Title: Redefining Possible: My Journey Through Diversity, Discovery, and STEM

Home was a patchwork of languages and spice-scented warmth, where each night flickered with the hum of my mother’s sewing machine and my father’s physics textbooks, stacked like towers in every corner. Born in Iran and raised in the U.S. from the age of six, I learned that adjustment was not automatic—it was a muscle you had to flex, every day. At science fairs, I spoke in English; at dinner, in Farsi. At home, I helped my brother decode geometry problems; at school, I decoded the looks when I answered too quickly or too confidently.

Science fascinated me because it didn’t judge me for my accent or my headscarf. It only asked for curiosity—and that, I had in abundance. What I didn’t have was belonging. By sophomore year, I realized I was the only girl—and the only immigrant—in my school’s competitive robotics team. I loved coding, soldering, calibrating. But enthusiasm was not armor. Group meetings were quiet storms of subtle exclusion: a decision made without me, a project reassigned “to match my strengths.” I was the outsider who built mechanisms but couldn't seem to build trust.

Still, I persisted.

The turning point came during a statewide STEM initiative created to increase diversity in engineering. I was selected to join a summer think tank of high school students nationwide, many of them from immigrant and underrepresented backgrounds. For the first time, the room buzzed with stories like mine—fathers with thick accents, mothers who healed with herbs and hope, names that took more than one try to pronounce. We were problem-solvers and dreamers. Genders, dialects, and skin tones varied, but there was a kind of unity born from shared resilience.

Paired with a mentor from MIT, I worked on designing low-cost air sensors for underserved neighborhoods—communities like mine, where asthma and air quality were issues we lived with but rarely studied. During the project, we applied engineering principles but also asked hard ethical questions. Who has access to clean air? Who gets the funding for STEM innovation? Why are certain voices still missing at this table?

That summer shifted my view of science from being a personal refuge to a possible force for equity. I wasn’t just pushing code—I was pushing boundaries.

What followed was more than academic. I helped establish an “Equity in STEM” club at school, curated mentorship circles for multilingual students, and successfully lobbied for a district-wide initiative to source STEM materials from female- and minority-owned suppliers. Through all of this, I started using my voice—not just to answer, but to question.

There are still moments where I feel invisible, or less-than. But I’ve learned that difference is not a deficit—it’s a catalyst.

When I read about attempts to defund inclusive STEM programs, such as the recent commentary in Ms. Magazine warning that undercutting support for women and immigrants in science will reverse decades of progress, I see the stakes clearly. Because I have lived them. Supporting underrepresented groups in STEM isn’t charity—it’s choosing innovation over imitation, seedling over silo.
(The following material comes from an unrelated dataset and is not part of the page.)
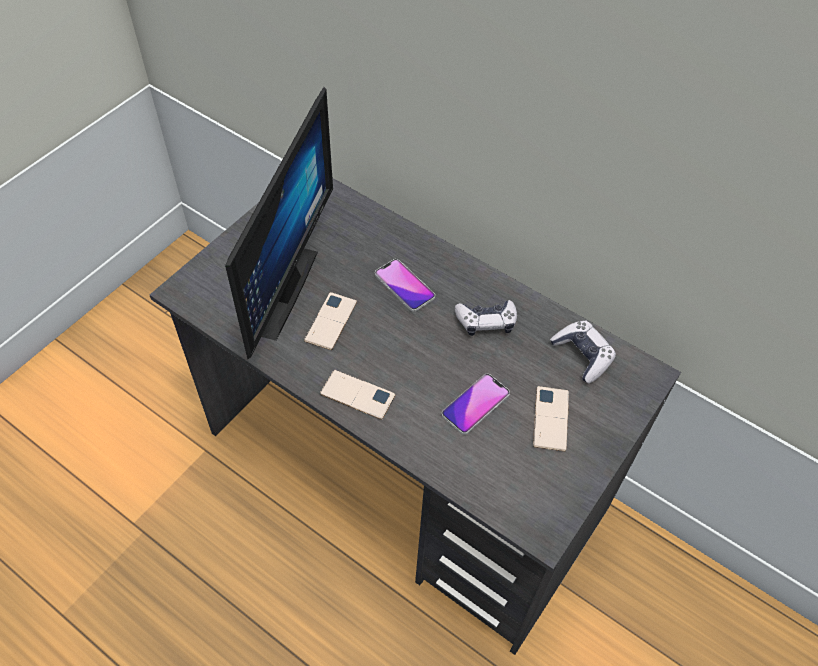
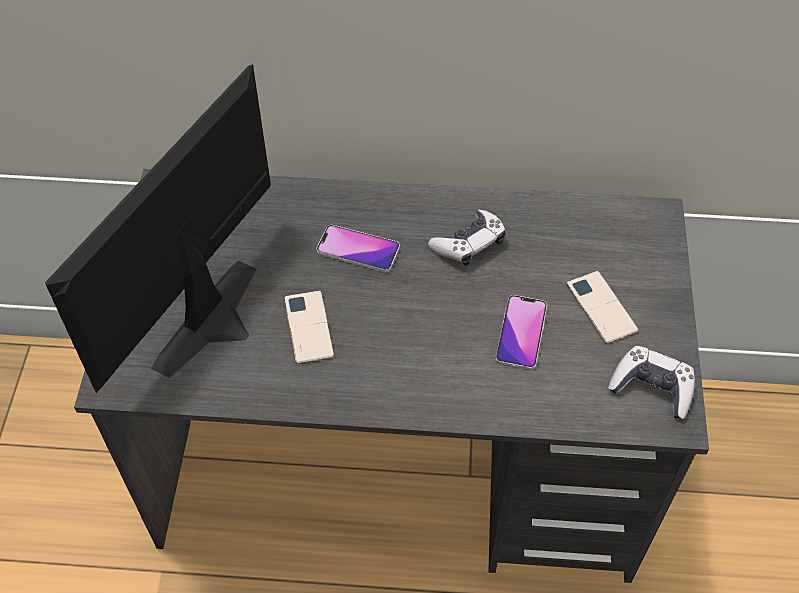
camera: 30 degrees left, 0 degrees up
(276, 289) = (220, 324): monitor -> monitor turned 135 degrees counterclockwise
(357, 395) = (397, 388): phone -> none
(582, 355) = (584, 230): game controller -> game controller (651, 388)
My journey in science reflects the larger story of so many immigrant children: transforming struggle into strength, and isolation into impact. I want to engineer solutions—but also environments—where no one has to build alone. College, for me, is not just a next step; it’s the launchpad. Not away from my roots—but deeper into the soil.

I carry many identities—daughter, coder, Iranian-American, future engineer. But above all, I carry possibility.